*** Exercise data ***
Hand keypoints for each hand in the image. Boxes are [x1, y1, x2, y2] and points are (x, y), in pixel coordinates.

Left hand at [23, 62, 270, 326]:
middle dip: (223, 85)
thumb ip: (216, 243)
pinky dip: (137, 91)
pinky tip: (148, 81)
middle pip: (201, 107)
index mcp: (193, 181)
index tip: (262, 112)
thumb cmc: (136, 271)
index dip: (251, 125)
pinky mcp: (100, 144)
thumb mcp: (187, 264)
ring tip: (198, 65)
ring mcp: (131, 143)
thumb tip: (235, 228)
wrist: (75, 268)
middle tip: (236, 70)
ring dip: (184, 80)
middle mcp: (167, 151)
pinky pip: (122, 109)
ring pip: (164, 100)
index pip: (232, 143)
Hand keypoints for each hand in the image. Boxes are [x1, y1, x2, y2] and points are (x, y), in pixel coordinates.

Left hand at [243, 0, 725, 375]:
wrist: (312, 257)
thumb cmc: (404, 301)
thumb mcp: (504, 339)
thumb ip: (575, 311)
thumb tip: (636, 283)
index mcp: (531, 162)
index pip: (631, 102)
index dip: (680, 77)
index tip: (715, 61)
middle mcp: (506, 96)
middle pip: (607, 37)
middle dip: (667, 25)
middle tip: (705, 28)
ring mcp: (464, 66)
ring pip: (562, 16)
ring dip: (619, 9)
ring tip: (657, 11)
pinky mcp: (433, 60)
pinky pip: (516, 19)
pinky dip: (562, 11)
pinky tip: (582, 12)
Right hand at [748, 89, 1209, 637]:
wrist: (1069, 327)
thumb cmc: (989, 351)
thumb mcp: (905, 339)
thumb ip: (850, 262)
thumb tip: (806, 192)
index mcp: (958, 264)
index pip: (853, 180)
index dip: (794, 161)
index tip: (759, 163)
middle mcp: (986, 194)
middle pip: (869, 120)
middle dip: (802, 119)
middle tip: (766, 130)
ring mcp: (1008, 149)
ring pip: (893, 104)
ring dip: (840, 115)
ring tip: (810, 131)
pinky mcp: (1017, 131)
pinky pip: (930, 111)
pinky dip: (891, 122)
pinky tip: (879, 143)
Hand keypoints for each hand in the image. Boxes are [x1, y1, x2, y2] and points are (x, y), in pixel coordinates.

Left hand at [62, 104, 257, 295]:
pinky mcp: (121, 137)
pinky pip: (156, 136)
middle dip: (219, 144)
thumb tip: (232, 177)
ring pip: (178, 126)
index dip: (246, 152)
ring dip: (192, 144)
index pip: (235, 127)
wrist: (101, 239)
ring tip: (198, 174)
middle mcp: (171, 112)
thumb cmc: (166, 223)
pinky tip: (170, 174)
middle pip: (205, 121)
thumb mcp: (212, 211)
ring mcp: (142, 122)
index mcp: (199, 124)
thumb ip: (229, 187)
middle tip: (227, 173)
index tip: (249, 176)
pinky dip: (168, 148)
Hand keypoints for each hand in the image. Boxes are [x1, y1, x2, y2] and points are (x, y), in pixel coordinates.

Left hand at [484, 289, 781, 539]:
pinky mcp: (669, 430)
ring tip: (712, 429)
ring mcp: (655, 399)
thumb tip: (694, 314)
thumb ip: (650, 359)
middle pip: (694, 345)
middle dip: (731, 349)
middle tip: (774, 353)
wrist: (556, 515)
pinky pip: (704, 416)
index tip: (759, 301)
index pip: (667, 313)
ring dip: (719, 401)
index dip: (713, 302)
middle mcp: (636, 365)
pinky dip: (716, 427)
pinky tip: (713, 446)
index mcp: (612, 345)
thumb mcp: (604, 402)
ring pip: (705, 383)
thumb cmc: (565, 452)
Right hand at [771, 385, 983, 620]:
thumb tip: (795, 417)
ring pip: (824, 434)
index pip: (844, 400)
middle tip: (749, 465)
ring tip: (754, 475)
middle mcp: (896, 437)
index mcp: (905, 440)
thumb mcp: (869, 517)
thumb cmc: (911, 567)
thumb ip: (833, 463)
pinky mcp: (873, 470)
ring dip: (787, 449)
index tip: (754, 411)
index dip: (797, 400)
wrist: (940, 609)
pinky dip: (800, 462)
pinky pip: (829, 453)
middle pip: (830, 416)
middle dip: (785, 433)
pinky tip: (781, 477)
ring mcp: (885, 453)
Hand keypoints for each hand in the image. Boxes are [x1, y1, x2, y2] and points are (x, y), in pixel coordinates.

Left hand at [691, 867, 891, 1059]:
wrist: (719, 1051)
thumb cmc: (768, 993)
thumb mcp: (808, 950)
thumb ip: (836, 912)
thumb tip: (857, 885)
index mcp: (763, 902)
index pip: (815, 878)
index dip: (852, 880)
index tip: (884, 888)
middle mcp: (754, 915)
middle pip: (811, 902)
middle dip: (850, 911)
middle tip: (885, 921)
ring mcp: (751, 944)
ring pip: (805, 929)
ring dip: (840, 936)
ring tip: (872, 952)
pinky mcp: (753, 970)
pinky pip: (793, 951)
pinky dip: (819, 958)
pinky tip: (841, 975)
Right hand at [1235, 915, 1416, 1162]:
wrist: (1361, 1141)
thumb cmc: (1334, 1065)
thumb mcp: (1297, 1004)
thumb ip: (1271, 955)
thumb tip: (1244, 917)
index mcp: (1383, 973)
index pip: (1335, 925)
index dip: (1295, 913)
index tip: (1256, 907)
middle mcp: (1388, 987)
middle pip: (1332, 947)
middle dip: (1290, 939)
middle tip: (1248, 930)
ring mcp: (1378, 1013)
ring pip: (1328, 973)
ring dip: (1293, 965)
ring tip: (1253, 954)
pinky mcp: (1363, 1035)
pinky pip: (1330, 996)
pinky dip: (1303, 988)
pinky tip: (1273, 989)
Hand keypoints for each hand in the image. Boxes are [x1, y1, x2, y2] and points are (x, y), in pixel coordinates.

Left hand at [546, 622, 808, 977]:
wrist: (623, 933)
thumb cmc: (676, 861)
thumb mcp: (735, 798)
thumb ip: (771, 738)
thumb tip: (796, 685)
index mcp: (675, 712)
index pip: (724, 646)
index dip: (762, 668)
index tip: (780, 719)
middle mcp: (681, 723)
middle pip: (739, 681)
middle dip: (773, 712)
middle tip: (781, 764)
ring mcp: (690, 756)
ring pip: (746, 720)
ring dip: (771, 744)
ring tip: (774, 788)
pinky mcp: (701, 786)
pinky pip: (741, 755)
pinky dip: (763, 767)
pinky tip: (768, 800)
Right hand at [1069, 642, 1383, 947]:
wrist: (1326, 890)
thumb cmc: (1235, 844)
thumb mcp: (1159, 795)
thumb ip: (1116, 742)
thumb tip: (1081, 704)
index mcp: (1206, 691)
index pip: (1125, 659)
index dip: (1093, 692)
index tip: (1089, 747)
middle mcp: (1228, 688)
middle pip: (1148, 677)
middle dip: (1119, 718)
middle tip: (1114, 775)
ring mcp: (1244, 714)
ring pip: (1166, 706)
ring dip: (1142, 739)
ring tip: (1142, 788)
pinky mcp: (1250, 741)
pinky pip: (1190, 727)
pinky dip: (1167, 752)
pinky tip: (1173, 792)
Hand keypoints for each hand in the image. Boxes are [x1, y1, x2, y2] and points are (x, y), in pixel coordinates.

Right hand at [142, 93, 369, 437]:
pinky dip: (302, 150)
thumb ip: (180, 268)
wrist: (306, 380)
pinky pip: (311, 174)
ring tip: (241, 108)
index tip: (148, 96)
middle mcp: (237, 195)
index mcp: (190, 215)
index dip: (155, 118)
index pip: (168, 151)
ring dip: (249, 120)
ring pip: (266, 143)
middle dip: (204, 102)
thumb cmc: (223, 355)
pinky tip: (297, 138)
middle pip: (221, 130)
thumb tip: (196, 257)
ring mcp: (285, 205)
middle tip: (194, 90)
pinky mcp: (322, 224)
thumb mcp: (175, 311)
***
◆ **What is needed**:
Your reply should repeat the entire listing, word for word and complete.

◆ **The answer**:
Hand keypoints for each hand in the image. Boxes are [x1, y1, x2, y2] and points are (x, y), in pixel coordinates.

Left hand at [23, 62, 270, 326]:
middle dip: (223, 85)
thumb ip: (216, 243)
pinky dip: (137, 91)
pinky tip: (148, 81)
middle pip: (201, 107)
index mcp: (193, 181)
index tip: (262, 112)
thumb cmc: (136, 271)
index dip: (251, 125)
pinky mcp: (100, 144)
thumb mcp: (187, 264)
ring tip: (198, 65)
ring mcp: (131, 143)
thumb tip: (235, 228)
wrist: (75, 268)
middle tip: (236, 70)
ring dip: (184, 80)
middle mcp: (167, 151)
pinky pip: (122, 109)
ring pip: (164, 100)
index pip: (232, 143)
Hand keypoints for each hand in the image. Boxes are [x1, y1, x2, y2] and points are (x, y), in pixel coordinates.

Left hand at [243, 0, 725, 375]:
wrist: (312, 257)
thumb cmc: (404, 301)
thumb mcp: (504, 339)
thumb ip: (575, 311)
thumb tip: (636, 283)
index mcp: (531, 162)
index pip: (631, 102)
index dip: (680, 77)
index tip: (715, 61)
middle mcp: (506, 96)
middle pip: (607, 37)
middle dip: (667, 25)
middle tip: (705, 28)
ring mcp: (464, 66)
ring pip: (562, 16)
ring dip: (619, 9)
ring tip: (657, 11)
pinky mcp: (433, 60)
pinky pip: (516, 19)
pinky dip: (562, 11)
pinky tip: (582, 12)
Right hand at [748, 89, 1209, 637]:
wrist: (1069, 327)
thumb cmc: (989, 351)
thumb mcp: (905, 339)
thumb ip: (850, 262)
thumb tip: (806, 192)
index mcp: (958, 264)
index pip: (853, 180)
index dip: (794, 161)
index tip: (759, 163)
middle mcp: (986, 194)
middle pip: (869, 120)
middle dip: (802, 119)
middle tip: (766, 130)
ring mcp: (1008, 149)
ring pip: (893, 104)
ring dip: (840, 115)
ring tip: (810, 131)
pinky mcp: (1017, 131)
pinky pip: (930, 111)
pinky dip: (891, 122)
pinky tip: (879, 143)
Hand keypoints for each hand in the image. Boxes are [x1, y1, x2, y2] and points are (x, y), in pixel coordinates.

Left hand at [62, 104, 257, 295]:
pinky mcp: (121, 137)
pinky pip: (156, 136)
middle dip: (219, 144)
thumb tip: (232, 177)
ring pip: (178, 126)
index dip: (246, 152)
ring dip: (192, 144)
index pip: (235, 127)
wrist: (101, 239)
ring tip: (198, 174)
middle mcp: (171, 112)
thumb cmc: (166, 223)
pinky tip: (170, 174)
middle pip: (205, 121)
thumb mcp: (212, 211)
ring mcp: (142, 122)
index mcp: (199, 124)
thumb ip: (229, 187)
middle tip: (227, 173)
index tip: (249, 176)
pinky dip: (168, 148)
Hand keypoints for each hand in the image. Boxes are [x1, y1, x2, y2] and points are (x, y), in pixel coordinates.

Left hand at [484, 289, 781, 539]:
pinky mcp: (669, 430)
ring tip: (712, 429)
ring mcp: (655, 399)
thumb tip: (694, 314)
thumb ip: (650, 359)
middle pip: (694, 345)
middle dip: (731, 349)
middle tip: (774, 353)
wrist: (556, 515)
pinky pip: (704, 416)
index tip: (759, 301)
index pip: (667, 313)
ring dip: (719, 401)
index dip: (713, 302)
middle mcp: (636, 365)
pinky dip: (716, 427)
pinky tip: (713, 446)
index mcp: (612, 345)
thumb mcp: (604, 402)
ring pip: (705, 383)
thumb cmc: (565, 452)
Right hand at [771, 385, 983, 620]:
thumb tip: (795, 417)
ring pip: (824, 434)
index pip: (844, 400)
middle tip: (749, 465)
ring tip: (754, 475)
middle mcp: (896, 437)
index mcp: (905, 440)
thumb mcp: (869, 517)
thumb cmc: (911, 567)
thumb ip: (833, 463)
pinky mcp: (873, 470)
ring dip: (787, 449)
index tip: (754, 411)
index dip: (797, 400)
wrist: (940, 609)
pinky dip: (800, 462)
pinky pip: (829, 453)
middle pip: (830, 416)
middle dip: (785, 433)
pinky tip: (781, 477)
ring mcp: (885, 453)
Hand keypoints for each hand in the image. Boxes are [x1, y1, x2, y2] and points are (x, y), in pixel coordinates.

Left hand at [691, 867, 891, 1059]:
wrist: (719, 1051)
thumb cmc: (768, 993)
thumb mcp: (808, 950)
thumb ip: (836, 912)
thumb tip: (857, 885)
index mcp: (763, 902)
index pip: (815, 878)
index dip: (852, 880)
index tip: (884, 888)
middle mcp: (754, 915)
middle pip: (811, 902)
middle dip: (850, 911)
middle tip: (885, 921)
ring mcp: (751, 944)
ring pip: (805, 929)
ring dip: (840, 936)
ring tip: (872, 952)
pinky mcp: (753, 970)
pinky pip: (793, 951)
pinky dip: (819, 958)
pinky tip: (841, 975)
Right hand at [1235, 915, 1416, 1162]:
wrist: (1361, 1141)
thumb cmc: (1334, 1065)
thumb mcp: (1297, 1004)
thumb ip: (1271, 955)
thumb tip: (1244, 917)
index mcp: (1383, 973)
index pip: (1335, 925)
index dip: (1295, 913)
index tip: (1256, 907)
middle mcp: (1388, 987)
middle pip: (1332, 947)
middle dip: (1290, 939)
middle tip: (1248, 930)
ring mcp: (1378, 1013)
ring pip: (1328, 973)
ring dip: (1293, 965)
ring tip: (1253, 954)
pinky mcp: (1363, 1035)
pinky pip: (1330, 996)
pinky dip: (1303, 988)
pinky tip: (1273, 989)
Hand keypoints for each hand in the image. Boxes are [x1, y1, x2, y2] and points are (x, y), in pixel coordinates.

Left hand at [546, 622, 808, 977]:
wrist: (623, 933)
thumb cmc: (676, 861)
thumb mcp: (735, 798)
thumb ip: (771, 738)
thumb tip: (796, 685)
index mcp: (675, 712)
index pip: (724, 646)
index dip: (762, 668)
index tip: (780, 719)
middle mcp: (681, 723)
middle pip: (739, 681)
middle dip: (773, 712)
middle tip: (781, 764)
ring mcp: (690, 756)
ring pip: (746, 720)
ring dip: (771, 744)
ring tip: (774, 788)
pinky mcp: (701, 786)
pinky pip: (741, 755)
pinky dip: (763, 767)
pinky tip: (768, 800)
Right hand at [1069, 642, 1383, 947]:
wrist: (1326, 890)
thumb cmc: (1235, 844)
thumb mcp: (1159, 795)
thumb ip: (1116, 742)
thumb tip: (1081, 704)
index mcp: (1206, 691)
index pip: (1125, 659)
index dip: (1093, 692)
index tip: (1089, 747)
middle mcp: (1228, 688)
middle pip: (1148, 677)
middle dip: (1119, 718)
middle tip: (1114, 775)
ring mcp: (1244, 714)
ring pip: (1166, 706)
ring dip: (1142, 739)
ring tip: (1142, 788)
pinky mcp: (1250, 741)
pinky pip: (1190, 727)
pinky dip: (1167, 752)
pinky tip: (1173, 792)
Hand keypoints for each hand in the image. Boxes are [x1, y1, x2, y2] and points are (x, y), in pixel coordinates.

Right hand at [142, 93, 369, 437]:
pinky dip: (302, 150)
thumb ip: (180, 268)
wrist: (306, 380)
pinky pip: (311, 174)
ring tip: (241, 108)
index tip: (148, 96)
middle mcp: (237, 195)
index mcp: (190, 215)
index dip: (155, 118)
index pip: (168, 151)
ring dip: (249, 120)
ring pip: (266, 143)
middle dip: (204, 102)
thumb cmc: (223, 355)
pinky tip: (297, 138)
middle pip: (221, 130)
thumb tip: (196, 257)
ring mcp: (285, 205)
middle tip: (194, 90)
pinky mcp: (322, 224)
thumb mcp: (175, 311)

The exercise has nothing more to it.